On trouve tout sur Amazon, le plus grand site de commerce en ligne que les Belges utilisent principalement via sa filiale française. Mais on trouve aussi n'importe quoi. Jérôme a déniché une électrovanne à bas prix, qui n'est pas conforme aux normes élémentaires en vigueur dans toute l'Europe. Ce qui n'est pas du tout légal, comme nous l'a confirmé le SPF Economie.

L'explosion du commerce en ligne a bien des avantages pour le consommateur (un choix plus large et des prix plus bas), mais a aussi quelques inconvénients. Si l'on vous a déjà parlé à plusieurs reprises des problèmes de garantie et de service après-vente, c'est la première fois qu'il est question de respect des normes de conformité européennes.

Jérôme a acheté une électrovanne sur Amazon dernièrement. "C'est une vanne commandée électriquement, branchée sur un tuyau d'eau pour alimenter un brumisateur dans le jardin, c'est une sorte de commande d'arrosage à distance", nous a-t-il expliqué après avoir contacté la rédaction de RTL info via la page Alertez-nous.

Cet habitant de la région de Liège, gradué en électronique, n'a "aucun problème" avec cette vanne, qui fonctionne parfaitement. S'il nous a contacté, c'est parce qu'il s'est rendu compte qu'elle n'était certainement pas conforme aux normes européennes en vigueur.

"Il n'y a pas le logo CE, or c'est la base", a poursuivi Jérôme, qui connait le milieu de la certification pour y avoir travaillé. "On voit bien que les deux fils rouges qui sortent de la vanne ne sont pas isolés, il n'y a même pas de bornage pour ne pas les toucher. J'ai travaillé dans le domaine de la certification, et dans ce cas-ci, la non-conformité me parait flagrante... et c'est peut-être l'arbre qui cache la forêt", a-t-il précisé.

Jérôme s'étonne également que la référence du commerce en ligne qu'est Amazon ose vendre ce genre de produits non-conformes.

Qu'est-ce que le marquage CE ?

Le marquage CE, c'est un petit logo tout simple que vous avez certainement déjà aperçu à des milliers de reprises dans votre vie - il existe sur des étiquettes et des emballages depuis 1993.

> Consigne de travail 1
Recopiez sans rien changer le passage de l'article sur l'électrovanne non conforme qui commence aux mots « Cet habitant de » et se termine après « marquage CE ? ».
> Consigne de travail 2
Poursuivez l'article sur l'électrovanne achetée sur Amazon en reprenant juste après sa dernière phrase.

> Enregistrements
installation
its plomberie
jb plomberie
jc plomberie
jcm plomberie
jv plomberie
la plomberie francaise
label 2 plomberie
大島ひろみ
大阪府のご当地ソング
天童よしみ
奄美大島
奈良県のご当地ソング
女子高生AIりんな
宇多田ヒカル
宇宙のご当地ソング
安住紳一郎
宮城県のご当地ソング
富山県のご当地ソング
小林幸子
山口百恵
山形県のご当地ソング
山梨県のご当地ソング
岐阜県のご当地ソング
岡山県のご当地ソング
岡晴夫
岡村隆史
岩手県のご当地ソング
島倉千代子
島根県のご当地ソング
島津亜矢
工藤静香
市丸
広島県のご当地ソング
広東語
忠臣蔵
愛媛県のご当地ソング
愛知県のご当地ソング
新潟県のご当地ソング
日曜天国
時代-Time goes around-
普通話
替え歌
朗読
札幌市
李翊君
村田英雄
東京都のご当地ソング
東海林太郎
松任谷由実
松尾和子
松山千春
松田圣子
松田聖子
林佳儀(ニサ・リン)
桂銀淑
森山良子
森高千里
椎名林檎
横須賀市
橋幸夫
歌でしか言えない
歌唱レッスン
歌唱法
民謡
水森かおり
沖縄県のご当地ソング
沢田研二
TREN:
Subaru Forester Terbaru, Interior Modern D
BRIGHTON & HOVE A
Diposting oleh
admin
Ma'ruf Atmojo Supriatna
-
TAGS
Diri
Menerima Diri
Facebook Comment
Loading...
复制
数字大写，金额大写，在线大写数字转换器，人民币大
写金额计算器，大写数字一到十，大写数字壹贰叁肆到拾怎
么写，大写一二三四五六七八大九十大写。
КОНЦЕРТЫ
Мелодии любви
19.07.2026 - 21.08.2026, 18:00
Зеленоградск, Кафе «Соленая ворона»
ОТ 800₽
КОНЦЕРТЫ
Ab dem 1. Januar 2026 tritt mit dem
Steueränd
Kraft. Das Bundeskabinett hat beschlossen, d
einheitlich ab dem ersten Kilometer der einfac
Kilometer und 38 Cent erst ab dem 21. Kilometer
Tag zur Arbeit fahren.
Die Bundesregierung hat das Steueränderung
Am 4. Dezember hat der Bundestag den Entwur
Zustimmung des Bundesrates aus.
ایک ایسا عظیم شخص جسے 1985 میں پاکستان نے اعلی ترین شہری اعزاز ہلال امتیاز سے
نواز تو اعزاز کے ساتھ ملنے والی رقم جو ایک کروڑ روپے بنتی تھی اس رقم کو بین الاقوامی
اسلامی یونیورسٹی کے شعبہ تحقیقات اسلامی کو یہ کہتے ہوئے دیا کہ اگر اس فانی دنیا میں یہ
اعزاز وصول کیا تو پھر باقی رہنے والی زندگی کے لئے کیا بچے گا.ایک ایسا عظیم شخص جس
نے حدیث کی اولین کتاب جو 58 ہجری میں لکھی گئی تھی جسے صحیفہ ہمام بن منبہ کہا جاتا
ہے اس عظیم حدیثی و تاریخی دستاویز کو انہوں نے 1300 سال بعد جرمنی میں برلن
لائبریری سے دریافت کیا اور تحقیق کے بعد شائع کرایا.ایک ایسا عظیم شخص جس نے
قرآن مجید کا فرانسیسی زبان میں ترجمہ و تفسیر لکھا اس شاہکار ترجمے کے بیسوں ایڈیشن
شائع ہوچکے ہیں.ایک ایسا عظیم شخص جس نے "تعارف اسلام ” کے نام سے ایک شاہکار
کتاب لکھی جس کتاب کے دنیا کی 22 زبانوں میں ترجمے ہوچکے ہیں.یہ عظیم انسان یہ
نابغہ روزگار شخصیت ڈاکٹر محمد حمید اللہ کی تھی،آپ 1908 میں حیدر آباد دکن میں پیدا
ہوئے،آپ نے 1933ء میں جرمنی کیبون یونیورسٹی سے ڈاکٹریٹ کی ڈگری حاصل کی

> Zone de réponse 1
Cet habitant de la région de Liège, gradué en électronique, n'a "aucun problème" avec cette vanne, qui fonctionne parfaitement. S'il nous a contacté, c'est parce qu'il s'est rendu compte qu'elle n'était certainement pas conforme aux normes européennes en vigueur.

"Il n'y a pas le logo CE, or c'est la base", a poursuivi Jérôme, qui connait le milieu de la certification pour y avoir travaillé. "On voit bien que les deux fils rouges qui sortent de la vanne ne sont pas isolés, il n'y a même pas de bornage pour ne pas les toucher. J'ai travaillé dans le domaine de la certification, et dans ce cas-ci, la non-conformité me parait flagrante... et c'est peut-être l'arbre qui cache la forêt", a-t-il précisé.

Jérôme s'étonne également que la référence du commerce en ligne qu'est Amazon ose vendre ce genre de produits non-conformes.

Qu'est-ce que le marquage CE ?

> Zone de réponse 2
Pour faire simple, le marquage CE est l'indicateur principal de la conformité d'un produit aux législations de l'Union Européenne. En l'apposant sur son produit, le fabricant garantit qu'il respecte toute une série de normes, par exemple au niveau de la sécurité (c'est le but principal de ce marquage).

Typiquement, on retrouvera ce logo en évidence sur tous les jouets. Ceux-ci étant souvent fabriqués en Chine, le marquage garantit par exemple l'absence de plomb sur des figurines peintes. Mais de nombreux domaines doivent être couvert par ce marquage (machines, bateau, récipients à pression, etc: voir cette liste récente).

Le "matériel électrique basse tension" fait également partie des produits concernés. Une directive européenne de 2014 a précisé la législation spécifique à ce type de produit (à lire ici, mais c'est assez indigeste). Ces produits comprennent l'électrovanne achetée par Jérôme.

Comme le précise Jérôme, qui connait bien le milieu pour y avoir travaillé, "les produits doivent avoir un logo et un certificat de conformité, mais ça ne veut pas dire qu'ils ont été testés par un organisme indépendant". En réalité, "le fabricant engage sa responsabilité en disant que son produit respecte nos lois, mais ce n'est pas la preuve qu'il les respecte effectivement".


Le "manuel" de la vanne achetée par Jérôme sur Amazon.

Qui doit respecter ces normes ?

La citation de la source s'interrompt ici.